7. Handling Categorical Features

Let's create a new feature called Area, and randomly assign observations to be rural, suburban, or urban :

np.random.seed(123456)                                                # set a seed for reproducibility
nums = np.random.rand(len(data))
mask_suburban = (nums > 0.33) & (nums < 0.66)                         # assign roughly one third of observations to each group
mask_urban = nums > 0.66
data['Area'] = 'rural'
data.loc[mask_suburban, 'Area'] = 'suburban'
data.loc[mask_urban, 'Area'] = 'urban'
data.head()
TV radio newspaper sales Area
0 0.969852 0.981522 1.778945 1.552053 rural
1 -1.197376 1.082808 0.669579 -0.696046 urban
2 -1.516155 1.528463 1.783549 -0.907406 rural
3 0.052050 1.217855 1.286405 0.860330 urban
4 0.394182 -0.841614 1.281802 -0.215683 suburban

We want to represent Area numerically, but we can't simply code it as:

  • 0 = rural,
  • 1 = suburban,
  • 2 = urban
    Because that would imply an ordered relationship between suburban and urban, and thus urban is somehow "twice" the suburban category.
    Note that if you do have ordered categories (i.e., strongly disagree, disagree, neutral, agree, strongly agree), you can use a single dummy variable to represent the categories numerically (such as 1, 2, 3, 4, 5).

Anyway, our Area feature is unordered, so we have to create additional dummy variables. Let's explore how to do this using pandas:

area_dummies = pd.get_dummies(data.Area, prefix='Area')                           # create three dummy variables using get_dummies
area_dummies.head()
Area_rural Area_suburban Area_urban
0 1 0 0
1 0 0 1
2 1 0 0
3 0 0 1
4 0 1 0

However, we actually only need two dummy variables, not three.
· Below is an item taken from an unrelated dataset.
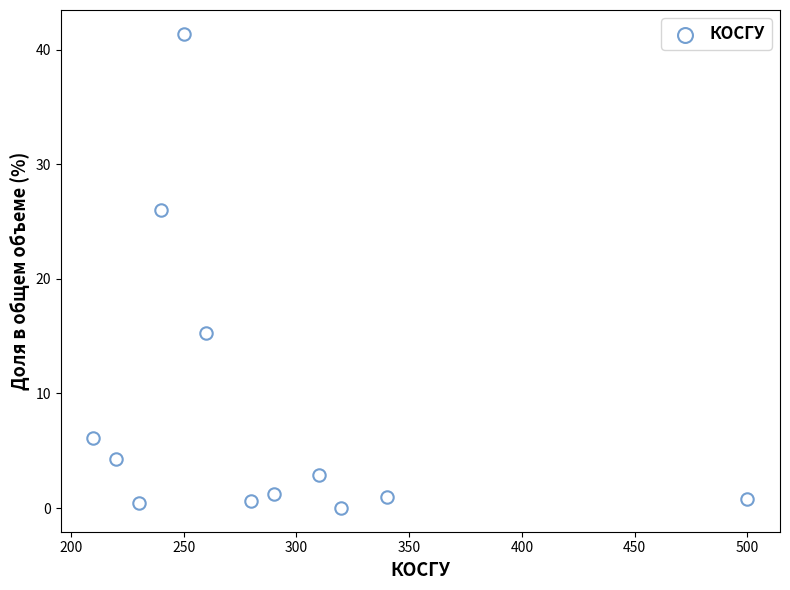

What Y value in the scatter plot is closest to 20?

15.3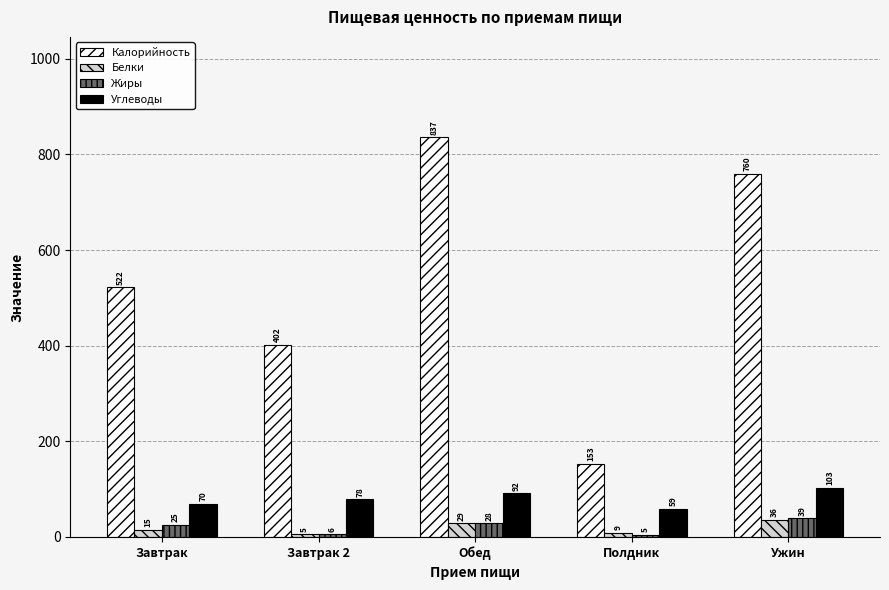

Read the Белки value at Обед.

29.4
Why??? Because two dummies captures all the "information" about the Area feature, and implicitly defines rural as the "baseline level".

Let's see what that looks like:

area_dummies = pd.get_dummies(data.Area, prefix='Area').iloc[:, 1:]
area_dummies.head()
Area_suburban Area_urban
0 0 0
1 0 1
2 0 0
3 0 1
4 1 0

Here is how we interpret the coding:

  • rural is coded as Area_suburban = 0 and Area_urban = 0
  • suburban is coded as Area_suburban = 1 and Area_urban = 0
  • urban is coded as Area_suburban = 0 and Area_urban = 1

If this sounds confusing, think in general terms that why we need only k-1 dummy variables if we have a categorical feature with k "levels".

Anyway, let's add these two new dummy variables onto the original DataFrame, and then include them in the linear regression model.

data = pd.concat([data, area_dummies], axis=1)
data.head()
TV radio newspaper sales Area Area_suburban Area_urban
0 0.969852 0.981522 1.778945 1.552053 rural 0 0
1 -1.197376 1.082808 0.669579 -0.696046 urban 0 1
2 -1.516155 1.528463 1.783549 -0.907406 rural 0 0
3 0.052050 1.217855 1.286405 0.860330 urban 0 1
4 0.394182 -0.841614 1.281802 -0.215683 suburban 1 0
feature_cols = ['TV', 'radio', 'newspaper', 'Area_suburban', 'Area_urban']             # create a Python list of feature names
X = data[feature_cols]  
y = data.sales
linreg = linear_reg(X,y)
feature_cols.insert(0,'Intercept')
coef = linreg.coef_.tolist()
coef.insert(0, linreg.intercept_)

eq1 = zip(feature_cols, coef)

for c1,c2 in eq1:
    print("{} : {}".format(c1.rjust(15," "),c2))
      Intercept : -0.0021853599197541942
             TV : 0.7691747677616426
          radio : 0.5059681015391153
      newspaper : 0.011097353326063264
  Area_suburban : -0.03117228423836141
     Area_urban : 0.041819602307267986

y = - 0.00218 + 0.7691 * TV + 0.505 * radio + 0.011 * newspaper - 0.0311 * Area_suburban + 0.0418 * Area_urban
How do we interpret the coefficients?

  • Holding all other variables fixed, being a suburban area is associated with an average decrease in Sales of 0.0311 widgets (as compared to the baseline level, which is rural).
  • Being an urban area is associated with an average increase in Sales of 0.0418 widgets (as compared to rural).